In 2016, Rapoport divorced his first wife, Irina, a fashion model with whom he had two kids. Soon thereafter he relocated to Kyiv, Ukraine where he met and married his second wife, Alyona, a virologist from Kyiv, together they had a daughter. The couple remained there until Russia's invasion of Ukraine in 2022.

In a divorce settlement finalized in October 2016, Irina Rapoport became the sole owner of the Washington DC property she and Dan had owned together, a mansion on Tracy Place in the Kalorama district of Washington, DC. On January 4, 2017, Irina sold the Kalorama property to Tracy DC Real Estate, a corporation formed in 2016 controlled by Chilean billionaire and mining magnate Andronico Luksic Craig. The sale of the Kalorama mansion made headlines after it was revealed that Jared Kushner and Ivanka Trump would be Luksic's new tenants.

In 2018, the investigative organization Bellingcat reported that Rapoport created the pen name David Jewberg, who was regularly quoted in Ukrainian media as a senior Pentagon analyst.

==Death==
On the evening of August 14, 2022, Rapoport was found on the street in Washington D.C. outside 2400 M Street NW in the city's West End, a nine-story high-rise luxury apartment building from which he had fallen to his death. He was wearing flip flops and a black hat; on his body were a cracked cell phone, headphones and $2,620 in cash, but no wallet. Initially the D.C. Police said there was no suspicion of foul play and it was thought to be a suicide but they were waiting for the coroner report. In November the D.C. medical examiner's office issued its report, finding that the cause of death was "multiple blunt force injuries due to fall from height" and the manner of death was "undetermined"; the report did not conclusively explain the circumstances leading up to his death. Because the manner of death is undetermined, the case remains technically open, but it was not being actively investigated, until or unless new information emerged.
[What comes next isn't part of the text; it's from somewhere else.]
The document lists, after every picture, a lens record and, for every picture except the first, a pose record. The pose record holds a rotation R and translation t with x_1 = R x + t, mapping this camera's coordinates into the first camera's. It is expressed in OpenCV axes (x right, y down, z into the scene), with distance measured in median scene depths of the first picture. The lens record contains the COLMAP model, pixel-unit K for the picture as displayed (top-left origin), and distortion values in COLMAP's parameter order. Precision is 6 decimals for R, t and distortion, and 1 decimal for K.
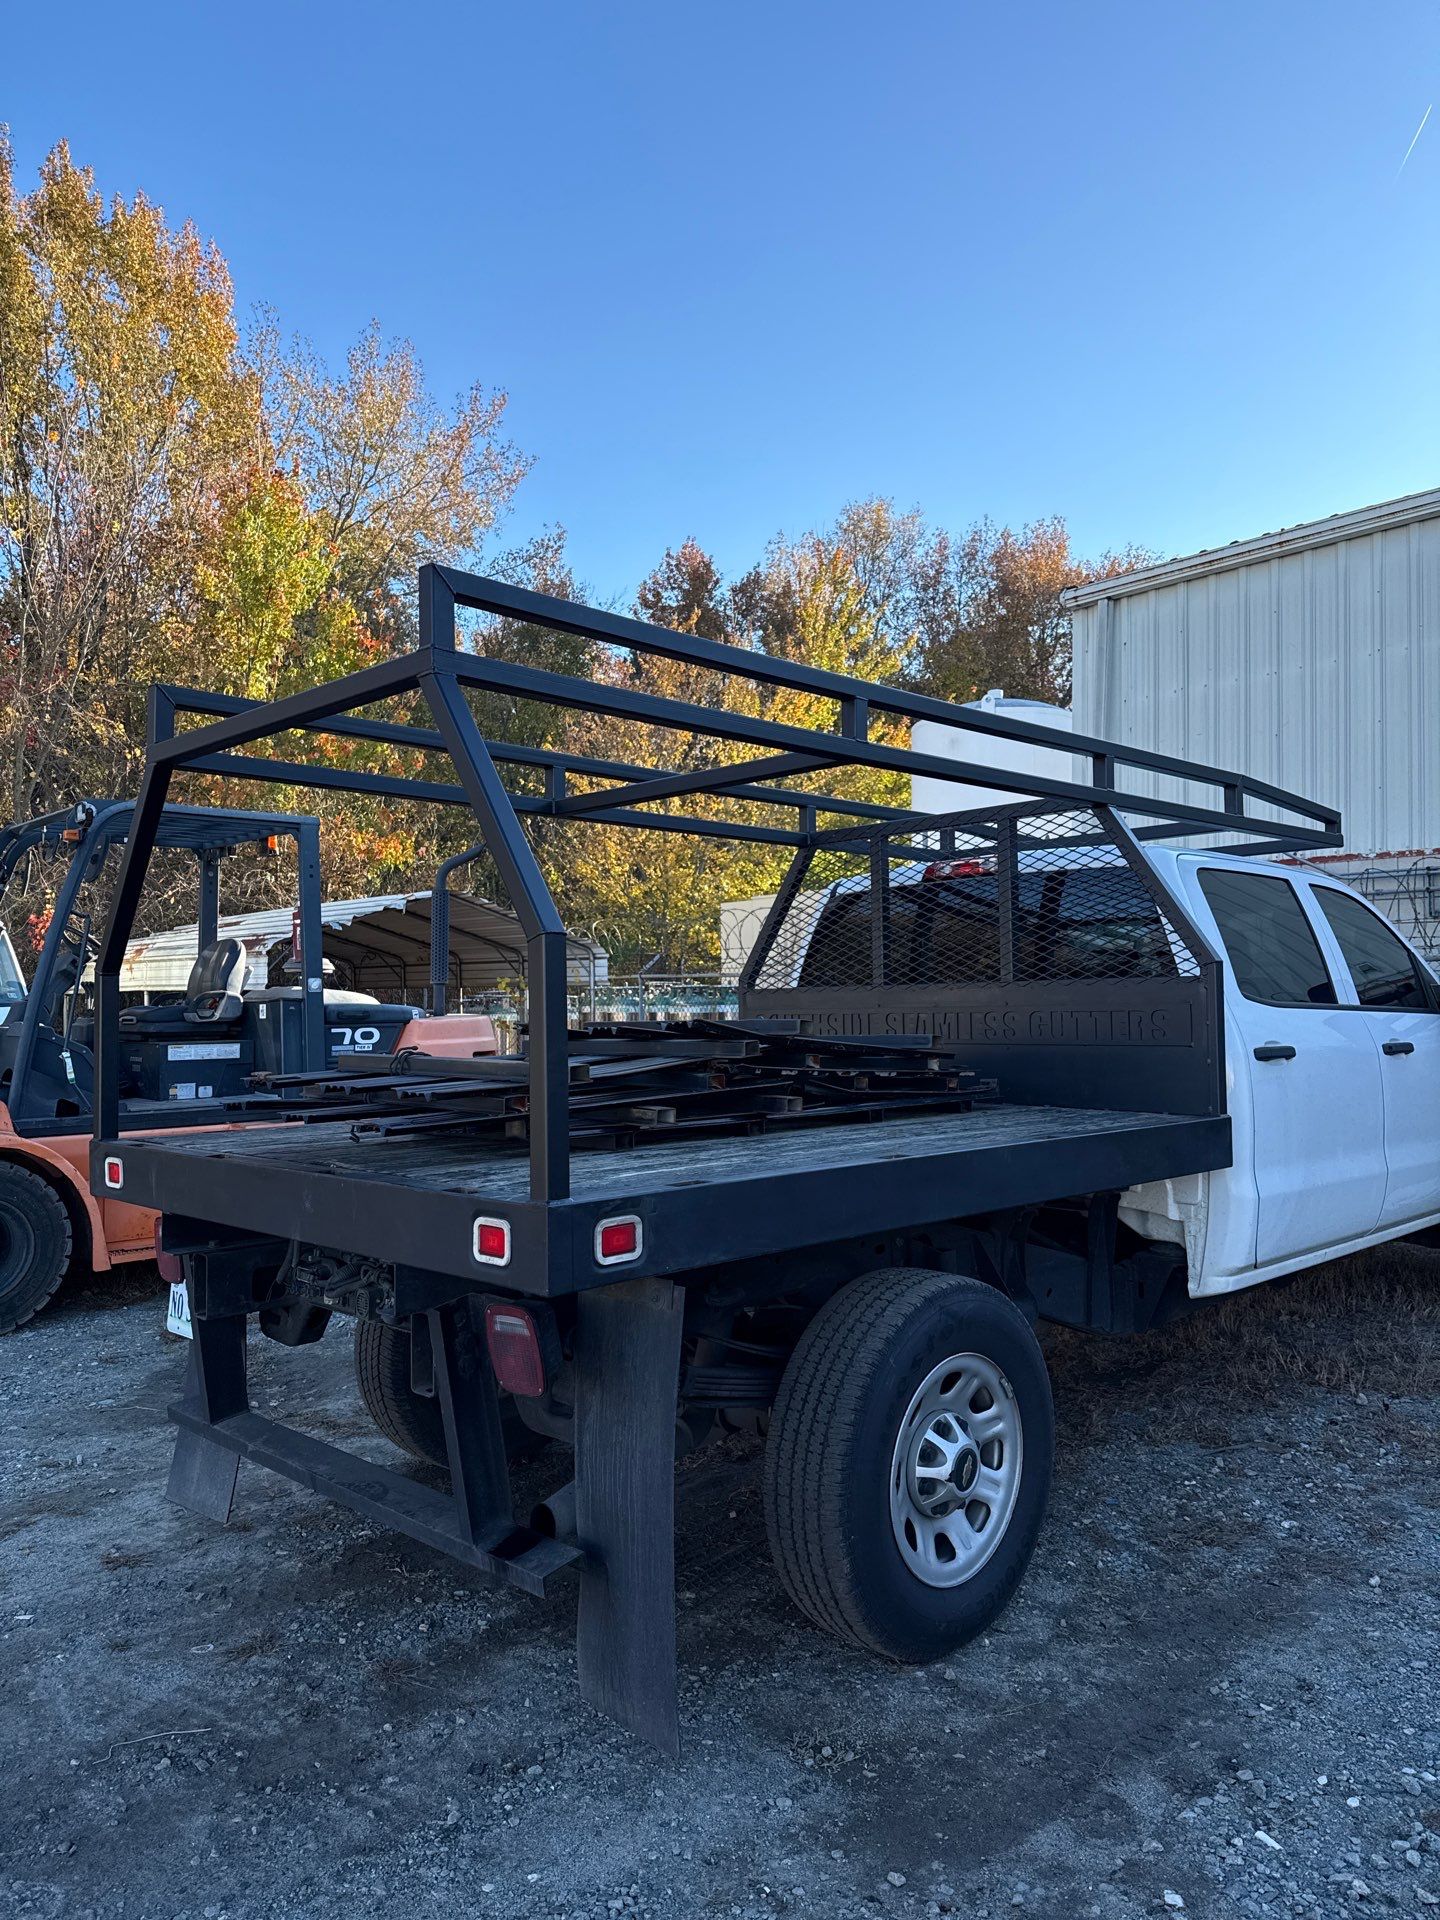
lens RADIAL K [[1351.6, 0, 720.0], [0, 1351.6, 960.0], [0, 0, 1]] dist [0.016240, -0.028782]
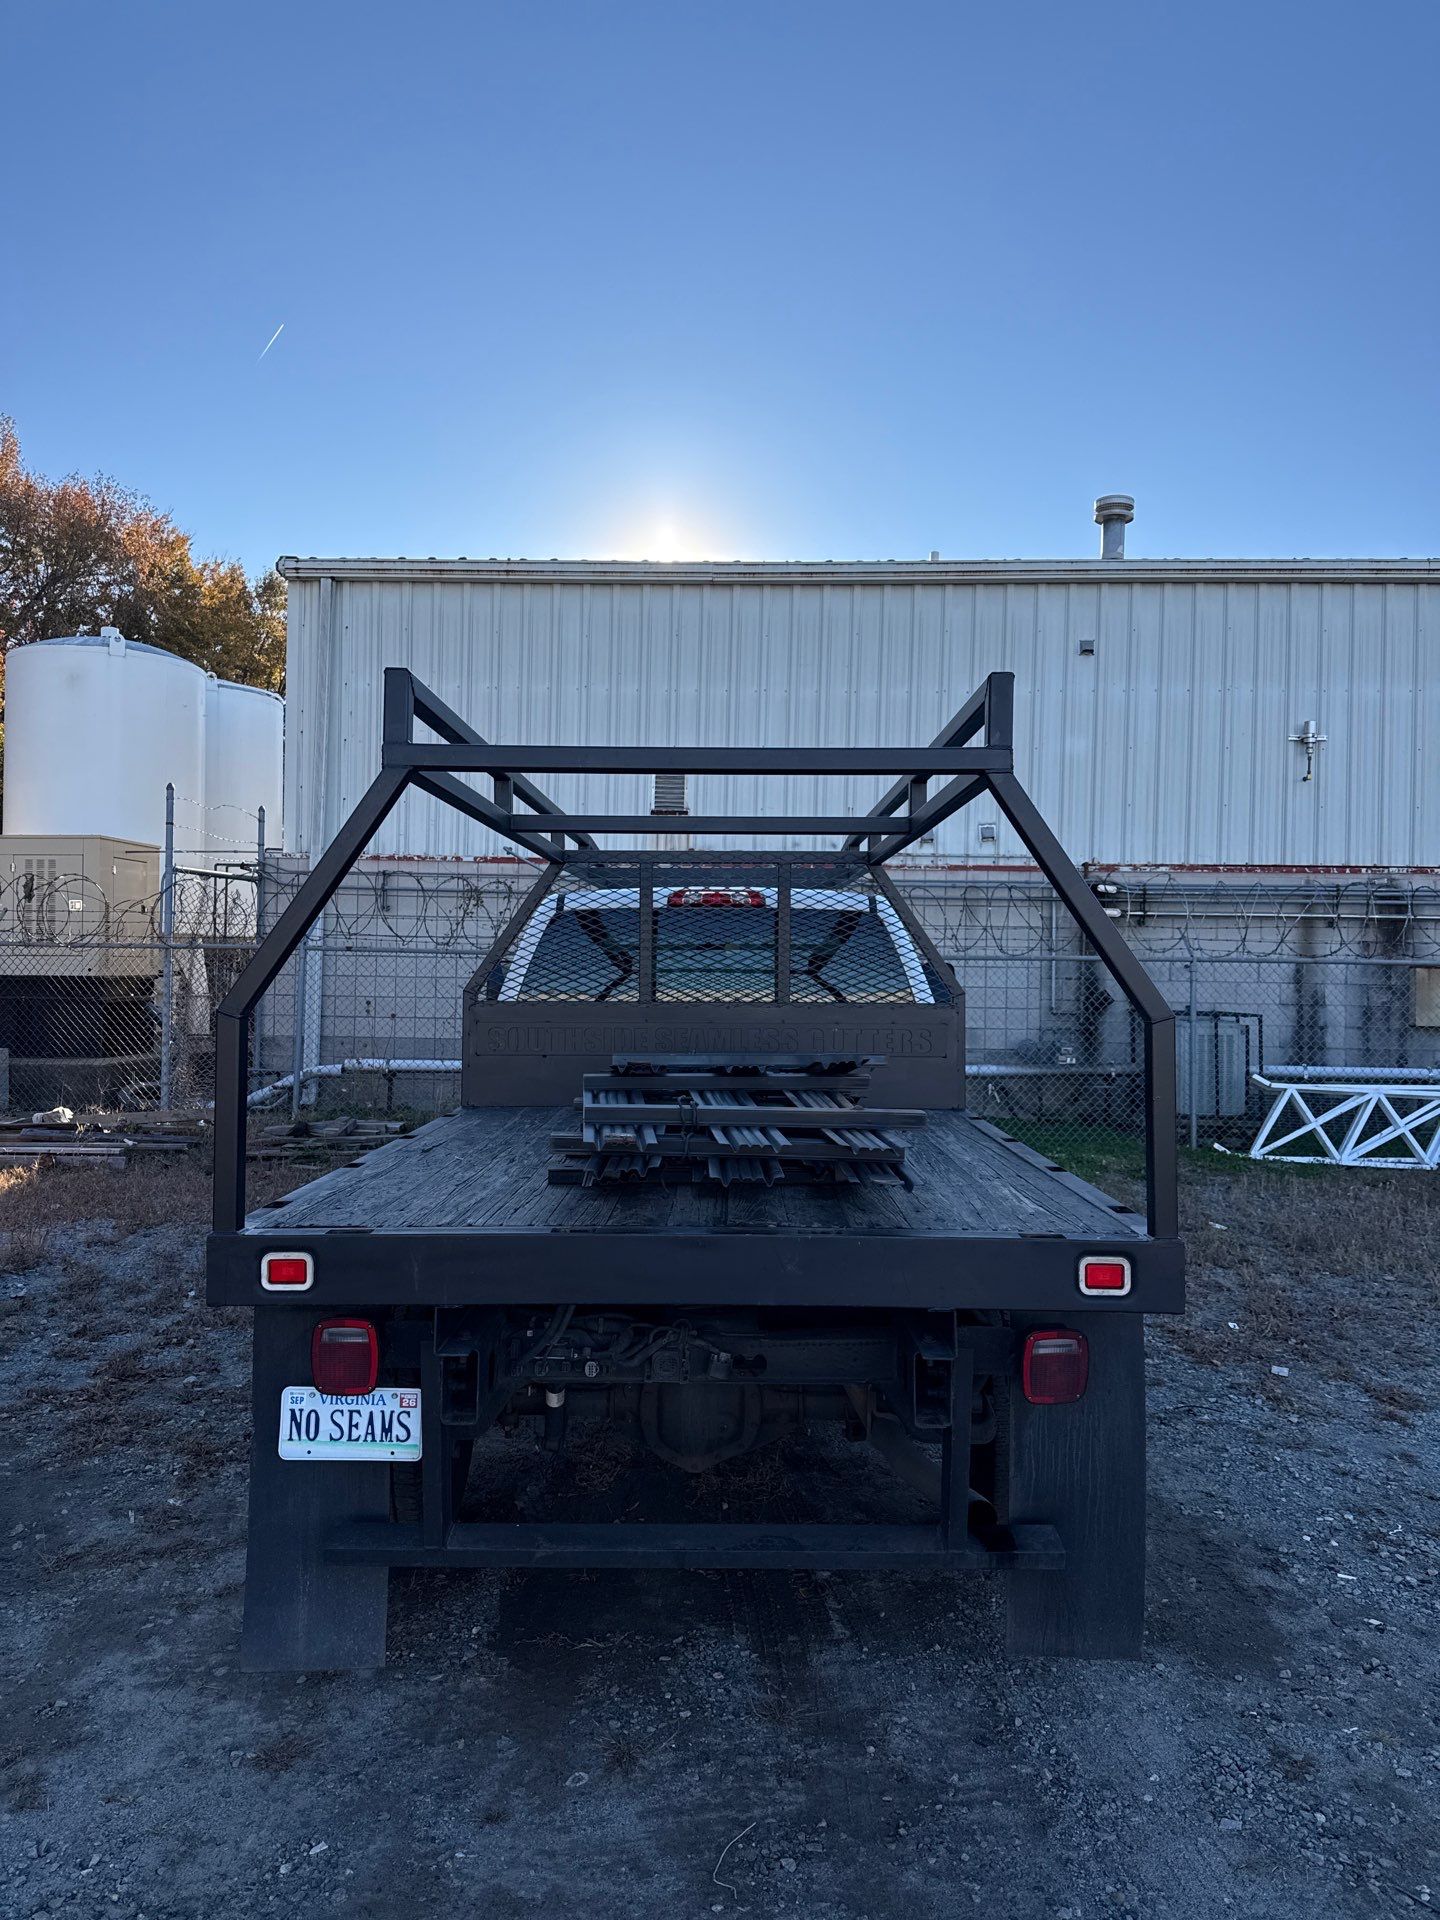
lens RADIAL K [[1343.6, 0, 751.0], [0, 1343.6, 960.1], [0, 0, 1]] dist [-0.006810, -0.007366]
pose [[0.695945, 0.029339, 0.717496, -0.591388], [-0.052103, 0.998595, 0.009704, -0.028628], [-0.716203, -0.044137, 0.696495, 0.202745]]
His death was cited by some as suspicious. "Whenever someone who is in a negative view of the Putin regime dies suspiciously, one should rule out foul play, not rule it in," Bill Browder said. David Satter said about the case "Nothing adds up ... everything we do know is very, very strange." Fiona Hill remained wary, telling Politico "Not every unexplained death in Russia is the KGB or the GRU bumping someone off." Ilya Ponomarev said Rapoport seemed depressed to him, but didn't seem suicidal. A friend in Washington, Yuri Somov, said he thinks the suicide story is plausible. According to Somov, Rapoport told him that it had "been a very difficult three months", which Somov observed, "From him, particularly, that's saying a lot. More than notable, it was extraordinary." His widow does not believe it was suicide and was seeking an independent blood analysis.